Crowe's new movie, A Beautiful Mind, follows on the heels of three plays on Broadway in the past year with scientists as their lead characters--all of them hits. Copenhagen, a British import that ran for 11 months, is a gripping exploration of a real-life 1941 meeting between Nobel physicists Niels Bohr and Werner Heisenberg. Both worked on atomic-bomb programs, one for the U.S. and one for the Nazis. The play is laden with challenging concepts--not least, the Heisenberg Uncertainty Principle--yet the drama is spell-binding even for viewers who never studied physics. Then there's Proof, which won a Pulitzer Prize in 2001 and continues to play to packed houses. It features a fictional mathematician based on John Nash. And QED, which will return to Broadway on Feb. 17 after a successful fall run, stars Alan Alda as iconoclastic physicist Richard Feynman, another architect of America's A-bomb.

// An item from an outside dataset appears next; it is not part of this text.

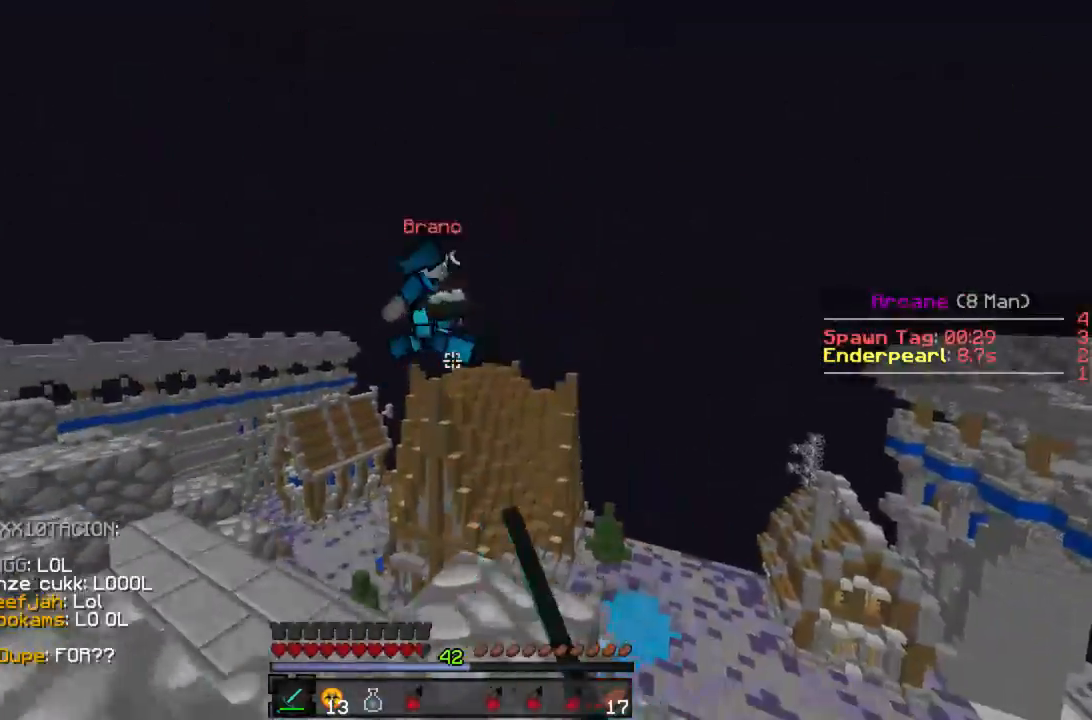
{"keys": ["w"], "mouse": ["left"], "events": [[44, "a", "down"], [44, "mouse_left", "down"], [111, "mouse_left", "up"], [178, "mouse_left", "down"], [244, "mouse_left", "up"], [311, "mouse_left", "down"], [356, "mouse_left", "up"], [422, "a", "up"], [422, "mouse_left", "down"], [467, "mouse_left", "up"], [511, "mouse_left", "down"]]}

The good news is that all this creative activity proves that science can be entertaining and popular. The bad news? The two productions that are reaching the largest audiences--A Beautiful Mind and Proof--insinuate that scientific genius goes hand-in-hand with insanity. Granted, the Mad Scientist has long been a feature of science fiction and horror flicks, but plays like Copenhagen and QED prove that science can draw an audience without resorting to such clichés.

As for Nash, both the play and the movie get some of his story right. A brilliant mathematician in the 1950s, he suffered from paranoid schizophrenia for some 30 years. He had only recently recovered his sanity when he was awarded the 1994 Nobel prize in economics for his trailblazing work in game theory--completed when he was in his 20s. His tale was chronicled in a superbly researched 1998 biography by journalist Sylvia Nasar, also called A Beautiful Mind. But this is not the story that's on the silver screen. Director Ron Howard and screenwriter Akiva Goldsman take pains to note that their movie was "inspired by" Nasar's book, not based on it.

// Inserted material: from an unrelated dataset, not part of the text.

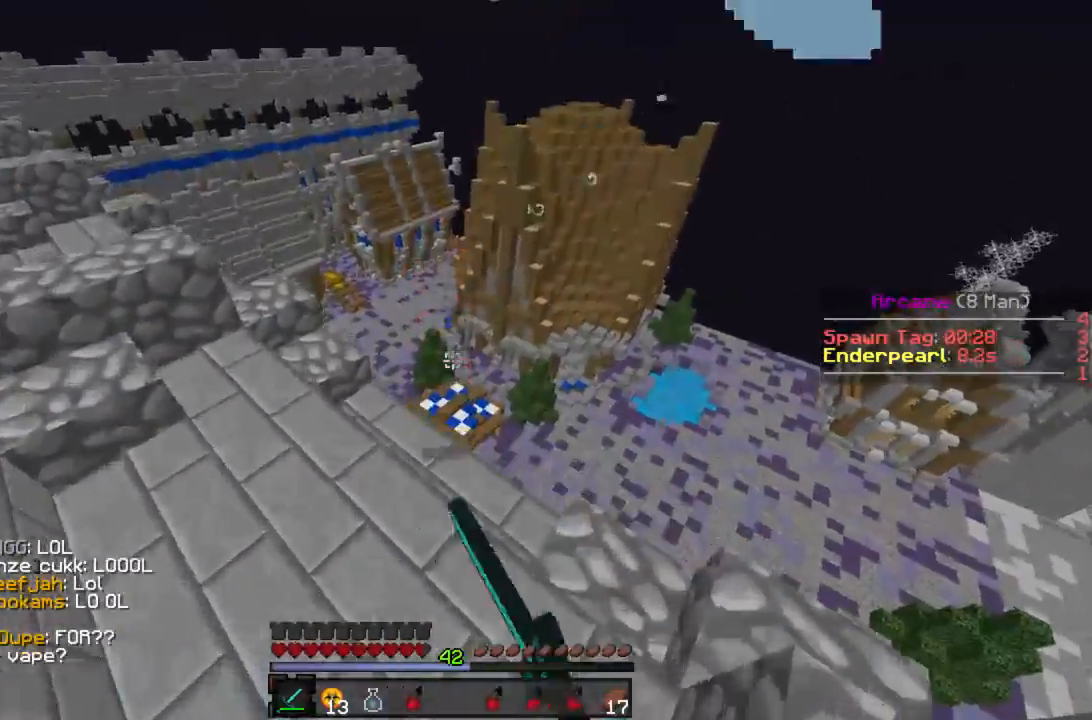
{"keys": [], "mouse": ["left"], "events": [[67, "mouse_left", "up"], [156, "mouse_left", "down"], [222, "mouse_left", "up"], [289, "mouse_left", "down"], [333, "w", "up"], [400, "mouse_left", "up"], [489, "mouse_left", "down"]]}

Indeed, Nash's story is barely recognizable in the movie version. He is still brilliant, and he still wins the Nobel. But the movie, besides throwing in lots of spy-thriller MacGuffins, implies that Nash was already gripped by schizophrenia when he arrived at Princeton University as a graduate student in 1948. Although schizophrenia can take root years before it is diagnosed, Nash, though somewhat eccentric, exhibited no hallmarks of the disease until he was 30 and already well established as a leader in his field.

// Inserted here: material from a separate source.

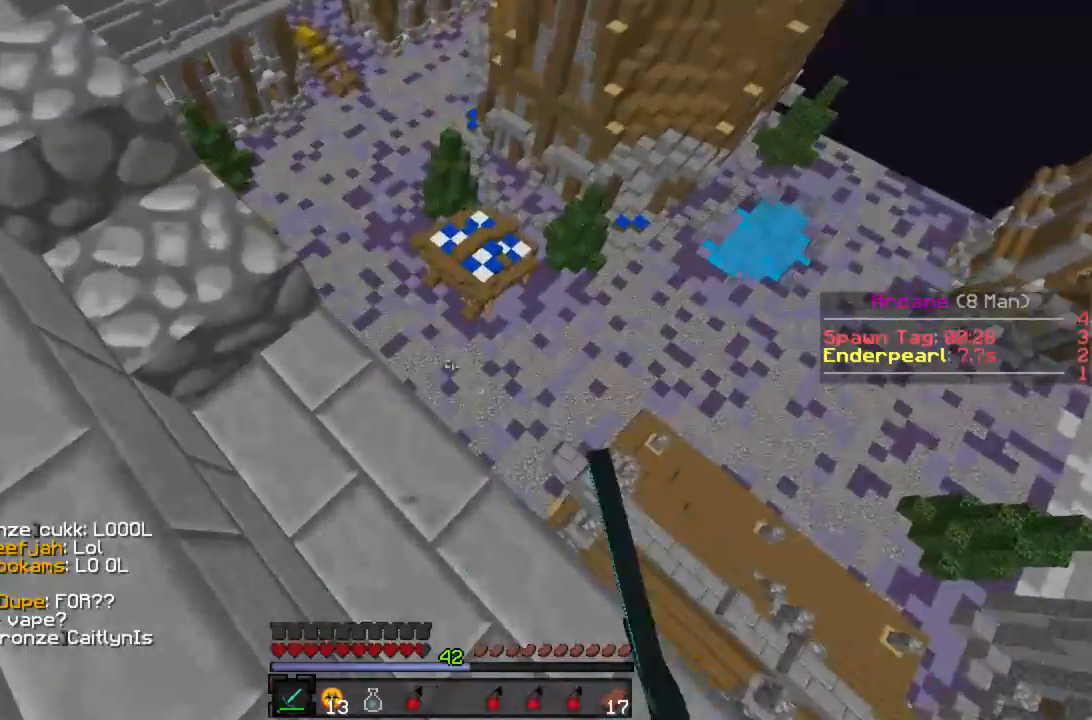
{"keys": [], "mouse": ["left"], "events": [[89, "mouse_left", "up"], [178, "mouse_left", "down"], [244, "mouse_left", "up"], [356, "mouse_left", "down"], [422, "mouse_left", "up"], [511, "mouse_left", "down"]]}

Nasar, for one, approves of Hollywood's version: "I think that if they tried to do a straight biopic, it would have been deadly." She points out that Nash's math colleagues in the movie were depicted as both brilliant and sane. True, but the take-away message seems to be that Nash's greater brilliance was inextricably linked to his madness.

O.K., O.K., it's Hollywood. But the play QED shows that a Nobel genius can be both entertaining and sane. Of course, it would be hard to make Richard Feynman boring. The charismatic physicist wrote best-sellers himself and was celebrated for his wit and even his drumming (a favorite hobby) almost as much as for his work in reformulating the abstruse theories known as quantum electrodynamics (the QED of the title).

Film and TV star Alan Alda commissioned QED because of his interest in Feynman and his own long-held love of science. "I think science is endlessly fascinating," he says, because it's about the struggle to understand. "When you think about it, every play by Shakespeare is about people trying to figure things out." Essentially a long monologue, QED illustrates well Feynman's famous sense of humor--and his beautiful mind. Like Copenhagen, it engages despite being loaded with ideas that many may find daunting.

A Beautiful Mind does win points for coming up with an ingenious fiction to illustrate game theory. In the movie, Nash conjures up his revolutionary theory as a way to pick up girls in a bar. Proof that scientists can entertain without being mad.

Senior Writer Arnst covers science from New York.